NO WRITER ATTRIBUTED

"Ziegfeld's revue has only been kept alive by the name Ziegfeld," was the statement made yesterday by Miss Ada May Weeks of the "Captain Jinks" company to a CRIMSON reporter. "The public is becoming tired of these revues which consist of nothing but dancing and singing. A little plot is necessary to retain the interest of the audience.

"That is one reason why I believe the musical comedy will continue its popularity. There is the plot to hold interest, and the dancing and humor for relaxation.

"If I had planned Captain Jinks, I would have made some radical changes. Instead of the present dancing costumes, I should have had the chorus doing the Charleston in crinolines, or in hoop skirts.

"I first saw it in a little Russian cabaret just off the main thoroughfares of Paris," related Ada May in answer to the reporter's query concerning her dance's origin and its success. "A gypsy was singing the song, accompanied by three husky Russians. There, attracted by it, I persuaded one of the men to teach me the song and dance. I had meant to use it in a revue, but on account of my contract, I was unable to do so. When I entered Captain Jinks, I decided the time was ripe for its introduction, and here it is.

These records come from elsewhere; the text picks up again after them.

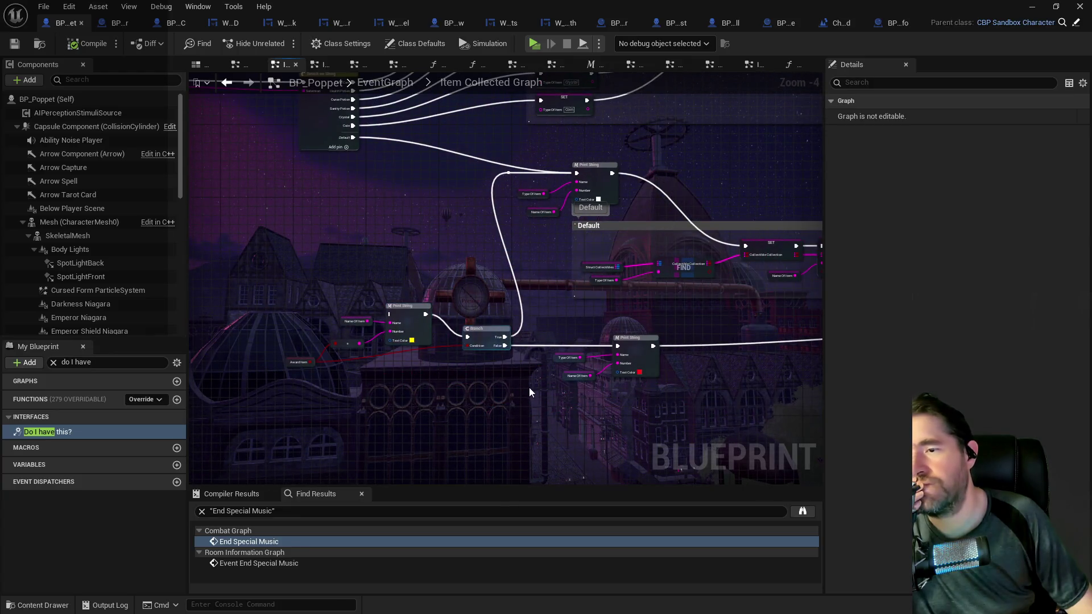
pyautogui.click(289, 360)
pyautogui.moveTo(289, 360)
pyautogui.mouseDown()
pyautogui.moveTo(444, 373)
pyautogui.moveTo(621, 337)
pyautogui.mouseUp()
pyautogui.scroll(2, 622, 338)
pyautogui.moveTo(402, 324)
pyautogui.mouseDown()
pyautogui.moveTo(487, 275)
pyautogui.moveTo(247, 163)
pyautogui.moveTo(429, 239)
pyautogui.moveTo(365, 248)
pyautogui.moveTo(305, 227)
pyautogui.moveTo(313, 236)
pyautogui.mouseUp()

This number never brings down the house, but it does set the audience thinking. Wherever my name is mentioned, my Russian dance is also mentioned. I feel that it appeals to Bostonians more than it has to any other of my audiences. That is possibly due to their love for the artistic side of dancing.

"What peeved me most after I came to the stage was the fact that during my most sincere and serious moments, when I was attempting to put across my big dramatic effects, the whole audience would laguh until the tears streamed down their faces. I must have appeared exceedingly ridiculous.

"Mr. Savage, my manager then, merely laughed and told me not to mind the audience. Immediately afterwards, I was entered in comic roles. That is the reason why I am now playing in musical comedies and not in dramatic performances.

"Do I think that the Charleston will continue? I do but with some changes. It has already existed for years; for, when I was but a little girl, the Sailors' Hornpipe was being danced. The modern Charleston is only a version of the hornpipe."